Required action -> Count, in the entries below, the lines in which "ankle" occurs. Give the number, nothing more.
--- START ---
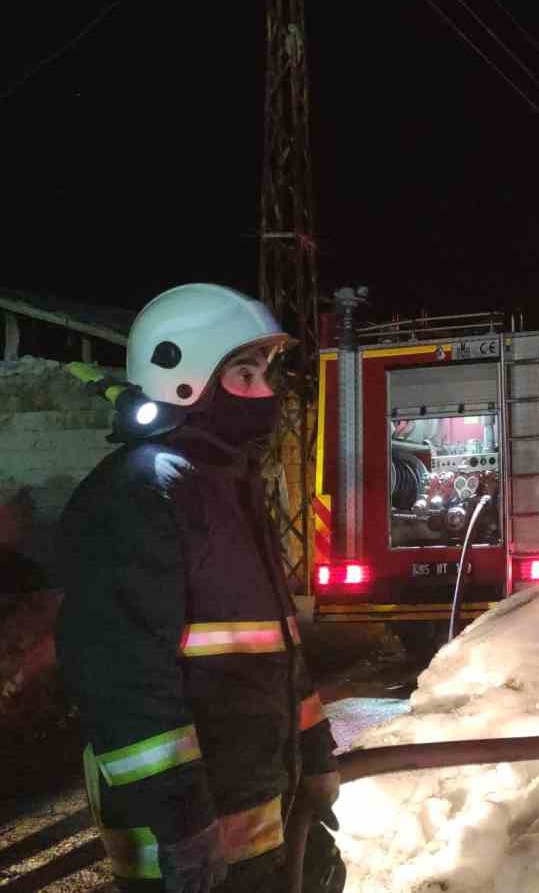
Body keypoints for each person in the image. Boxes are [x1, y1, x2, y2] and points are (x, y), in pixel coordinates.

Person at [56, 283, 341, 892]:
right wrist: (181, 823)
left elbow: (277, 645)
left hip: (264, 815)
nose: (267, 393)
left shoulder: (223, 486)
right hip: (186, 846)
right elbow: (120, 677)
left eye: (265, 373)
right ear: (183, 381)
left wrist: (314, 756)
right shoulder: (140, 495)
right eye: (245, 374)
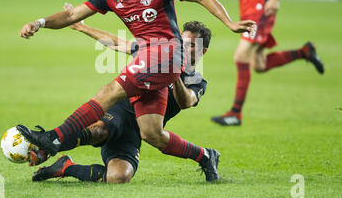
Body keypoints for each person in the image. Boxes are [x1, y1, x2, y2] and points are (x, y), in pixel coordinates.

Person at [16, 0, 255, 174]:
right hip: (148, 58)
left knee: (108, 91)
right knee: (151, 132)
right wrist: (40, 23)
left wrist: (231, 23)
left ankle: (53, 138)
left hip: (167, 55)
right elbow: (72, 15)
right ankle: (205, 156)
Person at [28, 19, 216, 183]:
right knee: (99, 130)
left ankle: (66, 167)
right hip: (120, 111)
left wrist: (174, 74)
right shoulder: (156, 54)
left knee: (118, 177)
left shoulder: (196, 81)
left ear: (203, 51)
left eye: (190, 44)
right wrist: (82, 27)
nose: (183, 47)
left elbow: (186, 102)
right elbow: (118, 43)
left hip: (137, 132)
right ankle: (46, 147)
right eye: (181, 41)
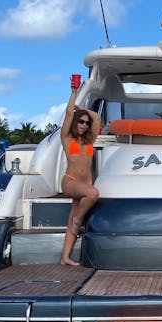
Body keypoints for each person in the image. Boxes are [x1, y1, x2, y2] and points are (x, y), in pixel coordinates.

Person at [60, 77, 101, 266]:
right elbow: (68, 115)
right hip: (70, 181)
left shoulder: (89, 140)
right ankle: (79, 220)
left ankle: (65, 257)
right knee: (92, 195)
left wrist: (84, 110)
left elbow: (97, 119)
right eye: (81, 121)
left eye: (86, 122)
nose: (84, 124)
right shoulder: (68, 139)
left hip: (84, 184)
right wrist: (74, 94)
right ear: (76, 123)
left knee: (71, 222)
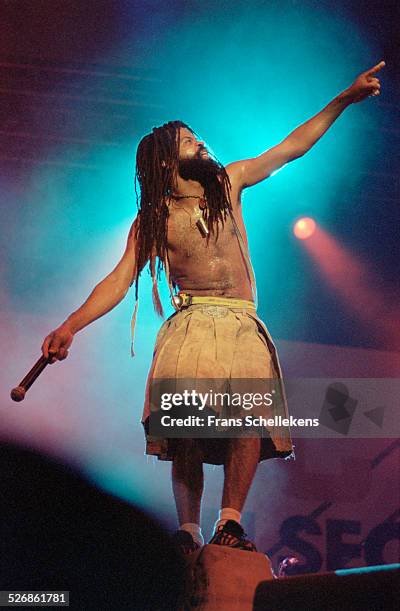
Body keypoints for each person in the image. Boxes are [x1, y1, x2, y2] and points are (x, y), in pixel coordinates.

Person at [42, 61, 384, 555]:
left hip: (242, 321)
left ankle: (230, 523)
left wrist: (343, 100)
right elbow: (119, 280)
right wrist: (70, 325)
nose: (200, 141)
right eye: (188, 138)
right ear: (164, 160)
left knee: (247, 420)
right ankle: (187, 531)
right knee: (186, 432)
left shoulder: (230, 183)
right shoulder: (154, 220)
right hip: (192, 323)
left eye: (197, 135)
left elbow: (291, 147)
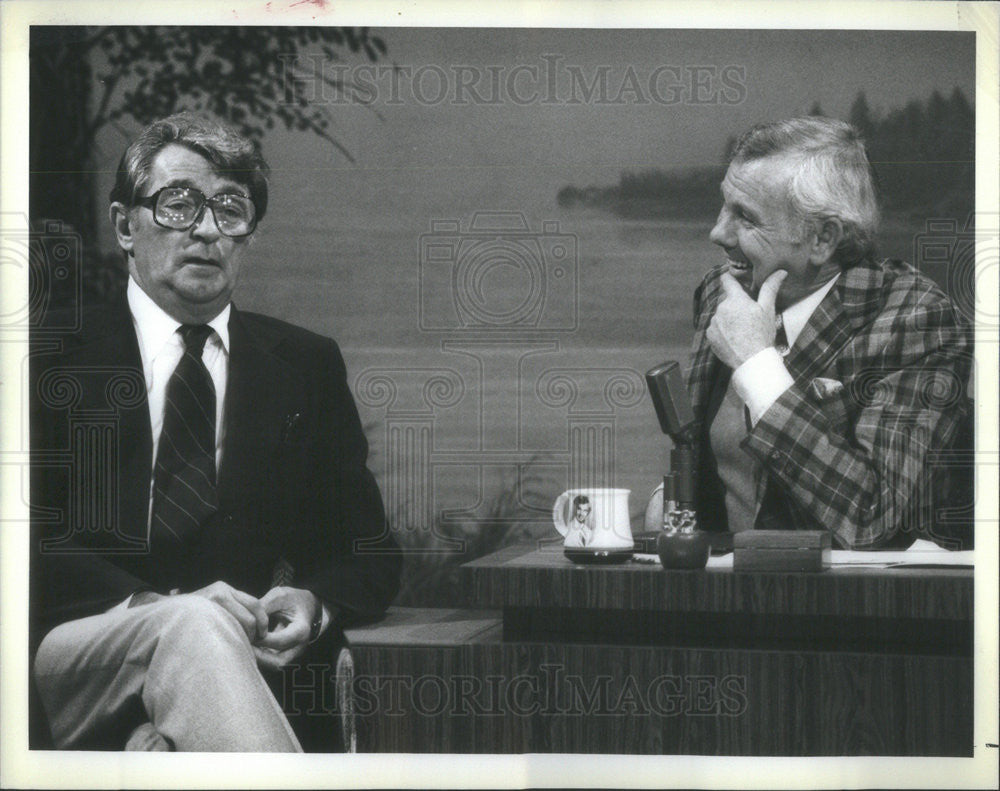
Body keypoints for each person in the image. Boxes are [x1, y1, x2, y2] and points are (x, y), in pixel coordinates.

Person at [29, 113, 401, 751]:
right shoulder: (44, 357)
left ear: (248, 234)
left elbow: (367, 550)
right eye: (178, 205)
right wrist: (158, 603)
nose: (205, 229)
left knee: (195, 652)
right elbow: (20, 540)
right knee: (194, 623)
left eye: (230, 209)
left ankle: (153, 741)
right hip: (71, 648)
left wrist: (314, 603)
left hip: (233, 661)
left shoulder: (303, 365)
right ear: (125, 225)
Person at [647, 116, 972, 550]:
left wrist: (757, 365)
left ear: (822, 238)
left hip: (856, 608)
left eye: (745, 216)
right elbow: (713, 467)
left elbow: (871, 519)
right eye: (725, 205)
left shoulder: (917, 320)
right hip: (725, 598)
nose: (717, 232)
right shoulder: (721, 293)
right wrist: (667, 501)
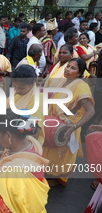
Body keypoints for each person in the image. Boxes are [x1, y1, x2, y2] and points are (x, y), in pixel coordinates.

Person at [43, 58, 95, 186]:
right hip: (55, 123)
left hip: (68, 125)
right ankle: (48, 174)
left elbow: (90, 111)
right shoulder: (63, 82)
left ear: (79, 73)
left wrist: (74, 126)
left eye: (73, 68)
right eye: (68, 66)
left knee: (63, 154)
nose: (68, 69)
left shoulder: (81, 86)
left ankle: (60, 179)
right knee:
--- END ---
Answer to this problem -> 11